So I am trying to fit a relatively simple GLMM with a single categorical fixed effect, some random effects, and a negative binomial distribution. I’m still relatively new to rstanarm
and want to make sure if I’m going about generating the posterior predictions the right way, in the same spirit of what you would do with your frequentist approach. In my data I have a number of years of count data and I want yearly model-predicted estimates of counts. I know one year has much higher counts than others.

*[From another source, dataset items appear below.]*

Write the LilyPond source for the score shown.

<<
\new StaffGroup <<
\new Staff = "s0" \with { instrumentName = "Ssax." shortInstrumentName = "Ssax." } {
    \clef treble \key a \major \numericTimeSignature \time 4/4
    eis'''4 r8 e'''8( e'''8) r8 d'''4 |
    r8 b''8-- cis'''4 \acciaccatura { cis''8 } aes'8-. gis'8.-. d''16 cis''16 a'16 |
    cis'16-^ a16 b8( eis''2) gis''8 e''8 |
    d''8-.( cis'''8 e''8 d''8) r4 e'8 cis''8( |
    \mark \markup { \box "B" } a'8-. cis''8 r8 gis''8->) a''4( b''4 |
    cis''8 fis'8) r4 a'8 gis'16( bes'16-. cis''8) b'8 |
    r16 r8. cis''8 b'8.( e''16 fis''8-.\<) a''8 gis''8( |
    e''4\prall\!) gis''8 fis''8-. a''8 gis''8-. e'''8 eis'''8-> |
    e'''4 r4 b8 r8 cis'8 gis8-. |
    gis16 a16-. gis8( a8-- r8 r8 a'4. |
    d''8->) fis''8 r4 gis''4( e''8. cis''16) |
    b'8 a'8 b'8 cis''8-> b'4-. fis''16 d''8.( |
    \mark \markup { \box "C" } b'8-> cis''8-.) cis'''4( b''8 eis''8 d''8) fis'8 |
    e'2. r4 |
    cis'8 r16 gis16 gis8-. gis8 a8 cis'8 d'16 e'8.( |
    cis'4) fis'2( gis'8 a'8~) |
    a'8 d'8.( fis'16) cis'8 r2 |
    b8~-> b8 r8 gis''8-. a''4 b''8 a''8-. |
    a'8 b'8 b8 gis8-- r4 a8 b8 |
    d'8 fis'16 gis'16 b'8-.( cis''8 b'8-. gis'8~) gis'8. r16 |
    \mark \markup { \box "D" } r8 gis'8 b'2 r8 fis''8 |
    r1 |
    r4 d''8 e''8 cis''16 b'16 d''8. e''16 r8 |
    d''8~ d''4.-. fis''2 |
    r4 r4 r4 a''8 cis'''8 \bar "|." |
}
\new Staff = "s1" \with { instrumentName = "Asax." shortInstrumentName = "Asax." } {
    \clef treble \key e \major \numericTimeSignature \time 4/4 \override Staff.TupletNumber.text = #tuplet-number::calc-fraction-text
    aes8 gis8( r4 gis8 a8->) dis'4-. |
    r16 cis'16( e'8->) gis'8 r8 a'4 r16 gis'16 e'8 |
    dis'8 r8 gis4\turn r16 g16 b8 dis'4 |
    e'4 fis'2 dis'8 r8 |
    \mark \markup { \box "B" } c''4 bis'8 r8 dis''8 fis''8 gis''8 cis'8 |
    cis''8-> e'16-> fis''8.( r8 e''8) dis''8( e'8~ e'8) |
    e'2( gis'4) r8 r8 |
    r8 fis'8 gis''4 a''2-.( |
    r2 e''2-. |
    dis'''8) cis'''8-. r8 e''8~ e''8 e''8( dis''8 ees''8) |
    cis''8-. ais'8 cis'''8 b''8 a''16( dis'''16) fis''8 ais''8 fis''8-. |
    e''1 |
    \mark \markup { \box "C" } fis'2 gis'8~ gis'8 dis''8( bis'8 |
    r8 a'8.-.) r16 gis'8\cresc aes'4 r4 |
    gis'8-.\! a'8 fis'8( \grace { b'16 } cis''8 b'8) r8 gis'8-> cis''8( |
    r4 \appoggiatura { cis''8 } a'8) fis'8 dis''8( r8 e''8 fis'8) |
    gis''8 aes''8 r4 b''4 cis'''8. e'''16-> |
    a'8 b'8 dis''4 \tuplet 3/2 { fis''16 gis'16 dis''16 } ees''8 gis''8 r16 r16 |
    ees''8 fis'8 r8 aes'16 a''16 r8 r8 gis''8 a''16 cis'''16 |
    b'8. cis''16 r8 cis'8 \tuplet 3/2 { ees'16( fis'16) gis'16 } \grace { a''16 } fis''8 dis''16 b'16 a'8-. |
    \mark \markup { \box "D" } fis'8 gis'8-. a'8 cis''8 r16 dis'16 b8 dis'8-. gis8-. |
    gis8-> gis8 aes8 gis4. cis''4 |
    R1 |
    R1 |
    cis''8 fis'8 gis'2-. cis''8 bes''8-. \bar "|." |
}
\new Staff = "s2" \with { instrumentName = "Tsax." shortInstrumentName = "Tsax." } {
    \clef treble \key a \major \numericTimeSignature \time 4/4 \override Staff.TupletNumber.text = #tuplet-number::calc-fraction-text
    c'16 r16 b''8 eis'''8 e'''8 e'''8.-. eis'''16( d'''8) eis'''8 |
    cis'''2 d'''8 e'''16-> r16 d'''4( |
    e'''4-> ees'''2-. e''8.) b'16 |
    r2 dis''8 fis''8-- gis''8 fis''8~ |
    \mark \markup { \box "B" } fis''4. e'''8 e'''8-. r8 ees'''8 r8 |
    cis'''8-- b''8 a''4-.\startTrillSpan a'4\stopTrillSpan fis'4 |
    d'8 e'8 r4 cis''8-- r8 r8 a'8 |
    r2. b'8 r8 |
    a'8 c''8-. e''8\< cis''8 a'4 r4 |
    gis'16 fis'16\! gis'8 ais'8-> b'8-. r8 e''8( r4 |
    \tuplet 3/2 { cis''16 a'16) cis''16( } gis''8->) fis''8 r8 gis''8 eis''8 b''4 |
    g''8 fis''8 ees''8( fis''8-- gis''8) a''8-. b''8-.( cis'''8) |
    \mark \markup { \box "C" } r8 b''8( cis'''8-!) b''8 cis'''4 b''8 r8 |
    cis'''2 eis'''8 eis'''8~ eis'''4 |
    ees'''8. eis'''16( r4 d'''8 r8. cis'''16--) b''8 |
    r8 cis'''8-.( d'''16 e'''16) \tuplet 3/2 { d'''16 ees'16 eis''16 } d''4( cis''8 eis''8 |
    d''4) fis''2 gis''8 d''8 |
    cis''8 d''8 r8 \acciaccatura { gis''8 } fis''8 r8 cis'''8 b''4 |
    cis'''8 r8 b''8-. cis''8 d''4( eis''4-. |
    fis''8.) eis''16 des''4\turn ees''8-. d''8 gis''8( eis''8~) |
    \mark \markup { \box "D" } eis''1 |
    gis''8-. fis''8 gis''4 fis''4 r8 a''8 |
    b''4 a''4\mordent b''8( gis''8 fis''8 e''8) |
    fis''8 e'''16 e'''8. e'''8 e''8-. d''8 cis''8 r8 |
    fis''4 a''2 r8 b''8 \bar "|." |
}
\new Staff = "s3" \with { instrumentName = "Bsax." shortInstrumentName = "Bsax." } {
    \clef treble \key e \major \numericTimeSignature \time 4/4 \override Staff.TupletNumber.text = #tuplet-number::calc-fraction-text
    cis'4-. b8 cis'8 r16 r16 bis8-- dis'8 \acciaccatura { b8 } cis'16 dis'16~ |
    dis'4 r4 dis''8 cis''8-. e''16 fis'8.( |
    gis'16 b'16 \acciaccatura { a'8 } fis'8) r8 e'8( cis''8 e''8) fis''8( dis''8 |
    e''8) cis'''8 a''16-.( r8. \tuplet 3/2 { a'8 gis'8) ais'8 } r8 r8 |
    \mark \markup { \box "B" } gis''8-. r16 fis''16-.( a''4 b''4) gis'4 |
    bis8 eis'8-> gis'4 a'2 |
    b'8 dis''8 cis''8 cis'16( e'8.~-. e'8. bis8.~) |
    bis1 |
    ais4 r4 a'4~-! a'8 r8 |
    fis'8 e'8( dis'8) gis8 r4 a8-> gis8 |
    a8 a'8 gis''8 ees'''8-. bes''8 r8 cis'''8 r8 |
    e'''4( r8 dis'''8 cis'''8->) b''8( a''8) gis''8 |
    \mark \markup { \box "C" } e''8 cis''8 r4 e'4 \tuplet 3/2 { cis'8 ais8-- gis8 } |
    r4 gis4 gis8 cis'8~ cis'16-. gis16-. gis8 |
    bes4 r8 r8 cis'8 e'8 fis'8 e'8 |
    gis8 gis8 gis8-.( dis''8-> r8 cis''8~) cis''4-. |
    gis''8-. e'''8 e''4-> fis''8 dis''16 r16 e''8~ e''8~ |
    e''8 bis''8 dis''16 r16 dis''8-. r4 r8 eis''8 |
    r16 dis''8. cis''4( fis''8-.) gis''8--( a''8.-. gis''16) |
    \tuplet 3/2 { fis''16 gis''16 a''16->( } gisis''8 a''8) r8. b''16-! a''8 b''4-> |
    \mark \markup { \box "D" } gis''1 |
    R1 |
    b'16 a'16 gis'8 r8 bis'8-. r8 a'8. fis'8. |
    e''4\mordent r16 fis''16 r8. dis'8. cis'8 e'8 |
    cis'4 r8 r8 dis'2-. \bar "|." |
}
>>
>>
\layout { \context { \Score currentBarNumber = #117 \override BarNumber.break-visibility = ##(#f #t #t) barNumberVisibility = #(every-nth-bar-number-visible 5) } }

Here’s a workable replica of those data:
library(glmmTMB)
library(dplyr)
library(magrittr)
library(ggplot2)
library(rstanarm)
df <- data.frame(
expand.grid(
week = c(1:18),
year = c(2005:2020),
site = c(1:15)
)
) %>%
dplyr::rowwise() %>%
dplyr::mutate(
n_obs = sample(c(4:10), 1, replace = TRUE)
)
# Vector specifying the number of times to replicate each row
replication_times <- df$n_obs
# Replicate rows according to the specified pattern
replicated_df <- df[
rep(row.names(df), times = replication_times),
c("week", "site", "year")
]
replicated_df$count <- stats::rnbinom(
nrow(replicated_df),
size = 0.112,
mu = 0.214
)
replicated_df$count[which(replicated_df$year == 2015)] <- stats::rnbinom(
nrow(replicated_df[which(replicated_df$year == 2015), ]),
size = 0.45,
mu = 3.0
)
df <- replicated_df %>%
dplyr::mutate(
week = as.factor(week),
year = as.factor(year),
size = as.factor(site)
)
So now in a frequentist framework (I’m familiar with glmmTMB so I use that) I would just fit the model, and get the predictions:
df <- replicated_df %>%
dplyr::mutate(
week = as.factor(week),
year = as.factor(year),
size = as.factor(site)
)
freq_mod <- glmmTMB::glmmTMB(
count ~ year + (1 | week) + (1 | site),
data = df,
family = nbinom2
)
predict_data <- data.frame(
year = as.character(c(2005:2020)),
week = NA,
site = NA
)
predicted_yearly <- data.frame(
year = as.character(c(2005:2020)),
stats::predict(
object = freq_mod,
newdata = predict_data,
re.form = ~0,
se.fit = TRUE,
type = "response"
)
)
ggplot(predicted_yearly) +
geom_errorbar(aes(x = year, ymin = fit - se.fit, ymax = fit + se.fit)) +
geom_point(aes(x = year, y = fit)) +
theme_bw()
bayes comparison
As far as I understand it for the posterior predictive check, I was following this guide I want to use the tidybayes::epred_draws()
function which will operate similarly to stats::predict()
(and I assume exactly the same as rstanarm::posterior_predict()
but just in a tidy dataframe?
However, herein lies my confusion. For the newdata
argument, in the stats::predict()
case I would just put NA
values for my random effects, set re.form = NA, type = "response"
and I get the model-predicted yearly values given my model structure. In this case, I can’t have NA
’s in the newdata
so you just arbitrarily pick a value for the two random effects that’s actually IN the dataset and use that, then ensure re_formulation = NULL
or re.form = NULL
and that will give you the conditional means. I’ve tried that here:
# bayesian version of the model
bayes_fit <- rstanarm::stan_glmer(
count ~ year + (1 | week) + (1 | site),
data = df,
family = rstanarm::neg_binomial_2(link = "log"),
iter = 5000,
warmup = 2000,
cores = 4
)
predict_data_bayes <- data.frame(
year = as.character(c(2005:2020)),
week = "1",
site = "one"
)
x <- tidybayes::epred_draws(
object = bayes_fit,
newdata = predict_data_bayes,
re_formula = NULL
)
ggplot(
x,
aes(
x = .epred, y = year, fill = year
)
) +
tidybayes::stat_halfeye(.width = 0.95) +
scale_fill_manual(values = c(rep("lightpink", 16))) +
labs(
x = "Count", y = "Year",
subtitle = "Posterior predictions"
) +
theme(legend.position = "bottom") +
theme_bw()
Which gives me something like this:
This looks right, but I’m worried I’m confusing something here, and the picking of something arbitrary to go in the newdata
feels like I’m doing something wrong and just somehow getting a conditional effect for THOSE specific values not across all random effect levels. Hoping someone can tell me if this is a correct interpretation/implementation of how to move between these two approaches to get what I know is not the SAME thing, but the analogous thing to a model-prediction from a frequentist model.